Мысль бьется загнанной птицей: Летом надо ходить босиком! Сэкономить на сапогах. Тина охладила бы горячие от солнца гранитные плитки тротуаров и после ливня дала бы чувство удовлетворения при ходьбе босиком! Представляю себе, как черная тина с хлюпаньем выжималась бы между пальцами ног! Как быстро становились бы серыми, высыхая, черные следы наших ног на этих плитках…
А что там с повреждениями? Под контролем ли они? Не прослушал ли я доклады?

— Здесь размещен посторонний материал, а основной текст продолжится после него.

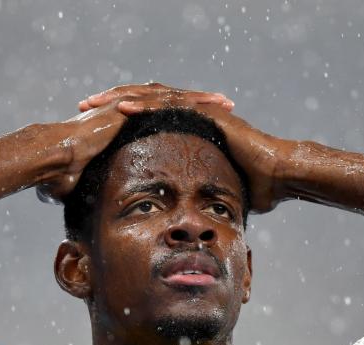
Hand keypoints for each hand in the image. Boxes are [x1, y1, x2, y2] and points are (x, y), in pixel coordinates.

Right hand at [39, 83, 236, 203]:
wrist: (55, 161)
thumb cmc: (65, 176)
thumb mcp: (90, 185)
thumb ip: (99, 192)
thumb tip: (93, 216)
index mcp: (126, 127)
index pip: (163, 121)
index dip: (187, 122)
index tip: (210, 127)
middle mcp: (128, 112)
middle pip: (172, 105)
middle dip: (199, 105)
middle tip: (226, 107)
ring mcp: (127, 106)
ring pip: (171, 98)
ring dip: (199, 99)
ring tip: (224, 102)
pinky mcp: (127, 107)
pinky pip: (162, 101)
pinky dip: (185, 101)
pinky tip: (205, 103)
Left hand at [78, 83, 292, 213]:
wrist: (280, 177)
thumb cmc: (257, 189)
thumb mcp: (220, 194)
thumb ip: (203, 201)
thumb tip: (191, 227)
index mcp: (190, 131)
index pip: (148, 119)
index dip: (120, 120)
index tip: (94, 125)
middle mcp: (193, 116)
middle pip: (144, 102)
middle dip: (112, 102)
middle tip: (83, 106)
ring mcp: (200, 112)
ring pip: (153, 98)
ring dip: (121, 99)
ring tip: (95, 103)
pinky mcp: (208, 114)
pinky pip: (172, 106)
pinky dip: (147, 106)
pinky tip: (124, 108)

Командир попеременно закусывает между зубов то левую, то правую половинку нижней губы. Глаза закрыты: Он должен все рассчитать. Если бы только я мог помочь ему в этом! Но даже самым незначительным указанием не могу ему помочь. Он должен совершенно самостоятельно думать о противнике, продумывать предположения о его намерениях, делать выбор между двух, трех, а то и четырех таких предположений, а в случае, если противник передвинется, то снова молниеносно изменить в голове, будто на калькуляторе, установленные расчеты, закрутить снова арифметические барабаны, найти новые результаты и ввести новые числа в вычисление: собственный курс, курс противника, предполагаемое намерение противника — запасной курс.
То, что еще секунду назад было правильным, может стать ошибочным уже в следующий миг. Со слишком поздними поправками мы можем попасть в такое же затруднительное положение, словно и вовсе не реагировали на ситуацию. При такой игре в реакцию и ответную реакцию наша жизнь будет зависеть от каких-то секунд. От градусов положения рулей глубины и углов перекладки, от режима работы электродвигателей. Без головокружения этого не продумаешь.
Протискиваюсь очень медленно так далеко вперед, что могу видеть и проход к носовому отсеку, а вместе с тем и акустика, далеко высунувшегося из своей выгородки.
По страдальческому выражению его лица делаю вывод, что сейчас снова будет дробь щелчков по корпусу. А он, кажется, уже услышал звук сброса глубинных бомб.
Ладно, приготовимся: тверже напрячь брюшные мышцы, создать давление на кишки и одновременно сжать ягодичные мышцы! Глаза закрыть!
Два резких взрыва молотят по нам. Темнота… Внезапно чувствую руками жирные листы настила. Что это? Я что, свалился на пол? Невероятно: бомбы оторвали меня от штенгеля. Наверное, от того, что я не слишком крепко держался за трубу подо мной. Обеими руками, словно тисками, следовало мне сделать это. Кстати, что это за труба? Куда эта ледяная труба, собственно говоря, ведет?
Внезапно во мне поднимается глухая ярость: Я сбит с ног! Эти свиньи сбили меня на пол! Я не был готов к такому подлому удару. Ведь именно в эту секунду я еще недостаточно закрепился.